Element region listings:
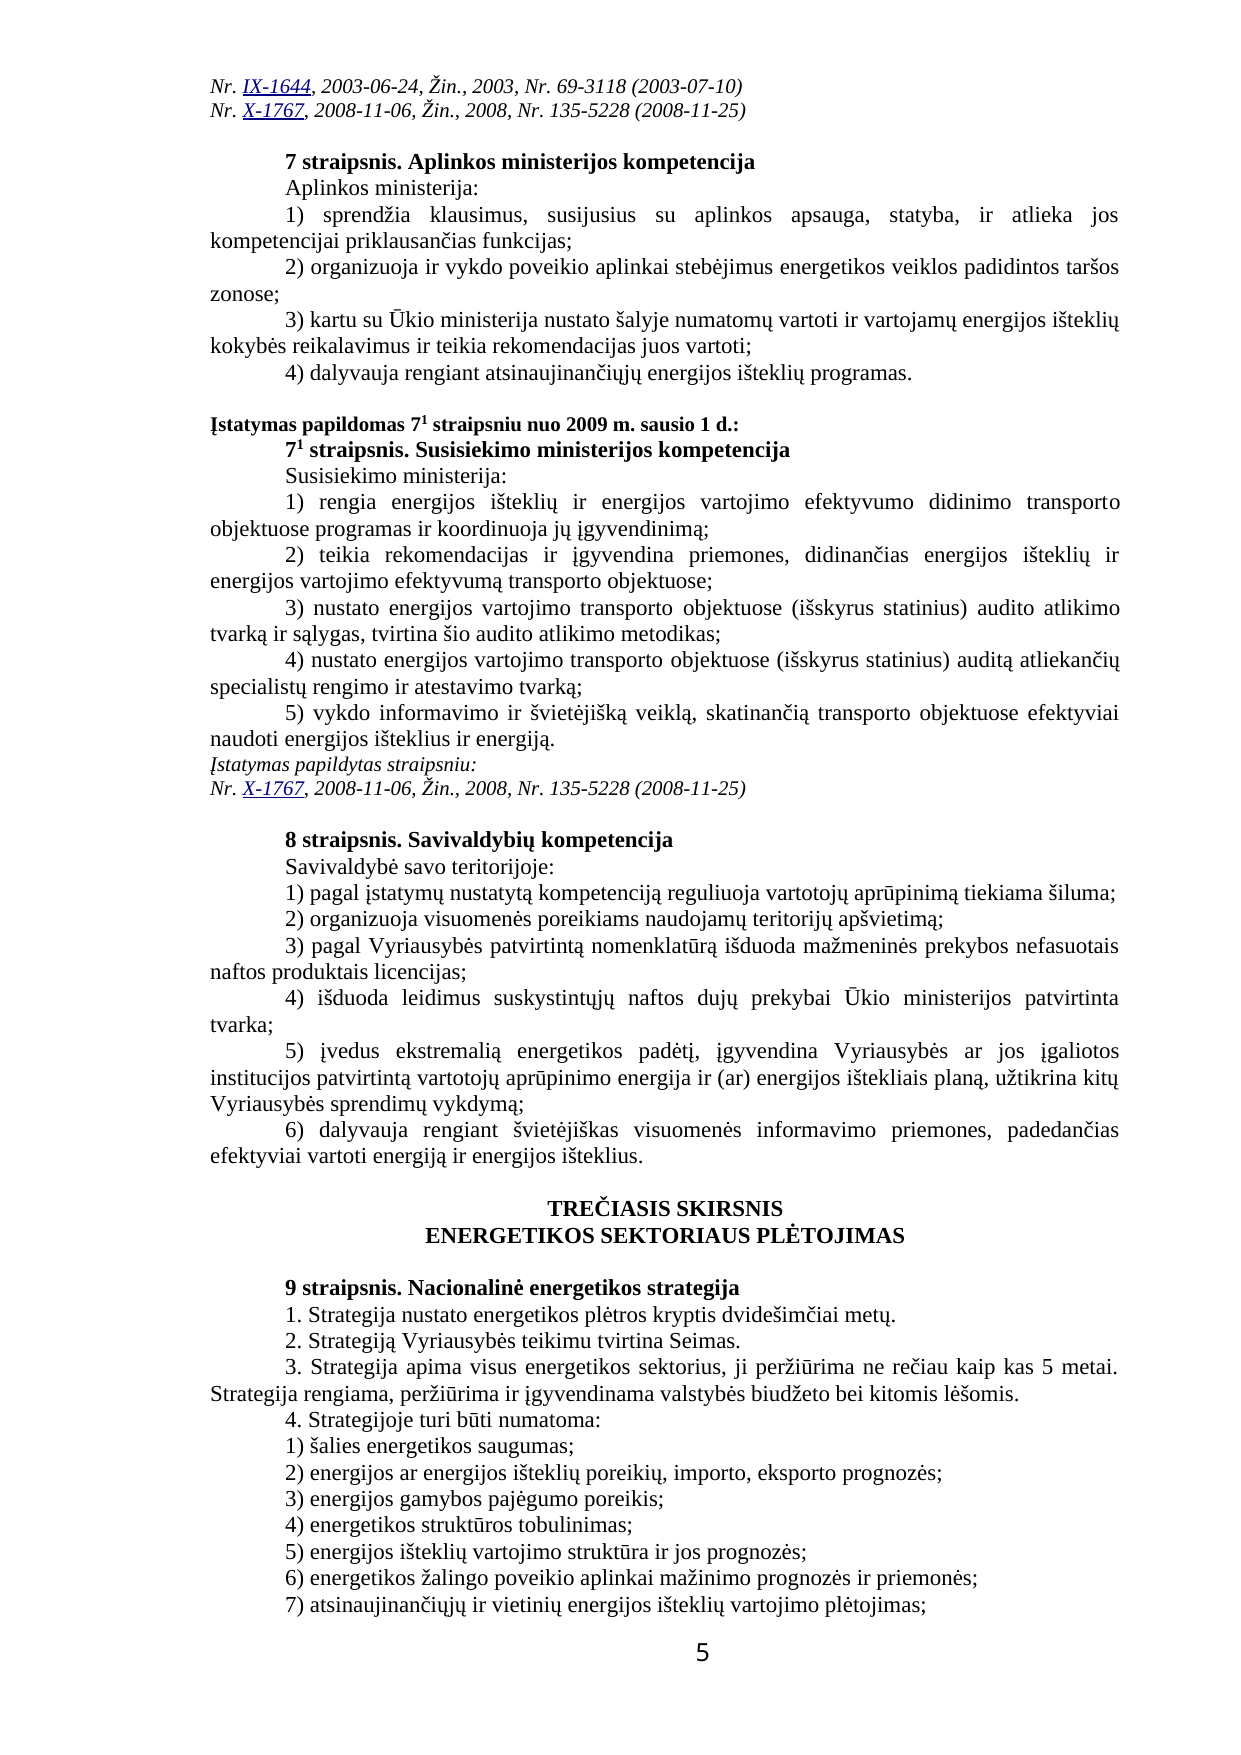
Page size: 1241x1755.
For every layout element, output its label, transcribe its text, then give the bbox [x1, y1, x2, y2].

text 2) organizuoja ir vykdo poveikio aplinkai stebėjimus energetikos veiklos padidintos taršos zonose; [210, 253, 1120, 306]
subtitle ENERGETIKOS SEKTORIAUS PLĖTOJIMAS [210, 1222, 1120, 1248]
text 4) energetikos struktūros tobulinimas; [210, 1512, 1120, 1538]
text 9 straipsnis. Nacionalinė energetikos strategija [210, 1274, 1120, 1301]
text Aplinkos ministerija: [210, 174, 1120, 201]
text 1. Strategija nustato energetikos plėtros kryptis dvidešimčiai metų. [210, 1301, 1120, 1327]
text Įstatymas papildytas straipsniu: [210, 752, 1120, 776]
text 4. Strategijoje turi būti numatoma: [210, 1406, 1120, 1432]
text 2. Strategiją Vyriausybės teikimu tvirtina Seimas. [210, 1327, 1120, 1353]
text 8 straipsnis. Savivaldybių kompetencija [210, 826, 1120, 853]
text 5) vykdo informavimo ir švietėjišką veiklą, skatinančią transporto objektuose efektyviai naudoti energijos išteklius ir energiją. [210, 699, 1120, 752]
text Nr. X-1767, 2008-11-06, Žin., 2008, Nr. 135-5228 (2008-11-25) [210, 776, 1120, 800]
text 4) išduoda leidimus suskystintųjų naftos dujų prekybai Ūkio ministerijos patvirtinta tvarka; [210, 984, 1120, 1037]
text Įstatymas papildomas 71 straipsniu nuo 2009 m. sausio 1 d.: [210, 412, 1120, 436]
text 1) pagal įstatymų nustatytą kompetenciją reguliuoja vartotojų aprūpinimą tiekiama šiluma; [210, 879, 1120, 905]
text 5) energijos išteklių vartojimo struktūra ir jos prognozės; [210, 1538, 1120, 1564]
text 3) energijos gamybos pajėgumo poreikis; [210, 1485, 1120, 1512]
text 2) energijos ar energijos išteklių poreikių, importo, eksporto prognozės; [210, 1459, 1120, 1485]
text 6) dalyvauja rengiant švietėjiškas visuomenės informavimo priemones, padedančias efektyviai vartoti energiją ir energijos išteklius. [210, 1116, 1120, 1169]
text 1) rengia energijos išteklių ir energijos vartojimo efektyvumo didinimo transporto objektuose programas ir koordinuoja jų įgyvendinimą; [210, 488, 1120, 541]
text 2) teikia rekomendacijas ir įgyvendina priemones, didinančias energijos išteklių ir energijos vartojimo efektyvumą transporto objektuose; [210, 541, 1120, 594]
subtitle TREČIASIS SKIRSNIS [210, 1195, 1120, 1222]
text 7) atsinaujinančiųjų ir vietinių energijos išteklių vartojimo plėtojimas; [210, 1591, 1120, 1617]
text 3) kartu su Ūkio ministerija nustato šalyje numatomų vartoti ir vartojamų energijos išteklių kokybės reikalavimus ir teikia rekomendacijas juos vartoti; [210, 306, 1120, 359]
text Nr. IX-1644, 2003-06-24, Žin., 2003, Nr. 69-3118 (2003-07-10) [210, 73, 1120, 98]
text 71 straipsnis. Susisiekimo ministerijos kompetencija [210, 436, 1120, 462]
text 3) nustato energijos vartojimo transporto objektuose (išskyrus statinius) audito atlikimo tvarką ir sąlygas, tvirtina šio audito atlikimo metodikas; [210, 594, 1120, 646]
text Nr. X-1767, 2008-11-06, Žin., 2008, Nr. 135-5228 (2008-11-25) [210, 98, 1120, 122]
text 1) šalies energetikos saugumas; [210, 1432, 1120, 1459]
text Savivaldybė savo teritorijoje: [210, 853, 1120, 879]
text 5) įvedus ekstremalią energetikos padėtį, įgyvendina Vyriausybės ar jos įgaliotos institucijos patvirtintą vartotojų aprūpinimo energija ir (ar) energijos ištekliais planą, užtikrina kitų Vyriausybės sprendimų vykdymą; [210, 1037, 1120, 1116]
text 3) pagal Vyriausybės patvirtintą nomenklatūrą išduoda mažmeninės prekybos nefasuotais naftos produktais licencijas; [210, 932, 1120, 984]
text 4) nustato energijos vartojimo transporto objektuose (išskyrus statinius) auditą atliekančių specialistų rengimo ir atestavimo tvarką; [210, 646, 1120, 699]
text 4) dalyvauja rengiant atsinaujinančiųjų energijos išteklių programas. [210, 359, 1120, 385]
text 3. Strategija apima visus energetikos sektorius, ji peržiūrima ne rečiau kaip kas 5 metai. Strategija rengiama, peržiūrima ir įgyvendinama valstybės biudžeto bei kitomis lėšomis. [210, 1353, 1120, 1406]
text 1) sprendžia klausimus, susijusius su aplinkos apsauga, statyba, ir atlieka jos kompetencijai priklausančias funkcijas; [210, 201, 1120, 253]
text 6) energetikos žalingo poveikio aplinkai mažinimo prognozės ir priemonės; [210, 1564, 1120, 1591]
text Susisiekimo ministerija: [210, 462, 1120, 488]
text 2) organizuoja visuomenės poreikiams naudojamų teritorijų apšvietimą; [210, 905, 1120, 932]
text 7 straipsnis. Aplinkos ministerijos kompetencija [210, 148, 1120, 174]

#### DIRECTIONS
Output the lines from the start of the records up to and including the line with "For every layout", copied without change and with the pictures left out.

#### ANSWER
Page size: 1241x1755.
For every layout element, output its label, transcribe its text, then give the bbox [x1, y1, x2, y2].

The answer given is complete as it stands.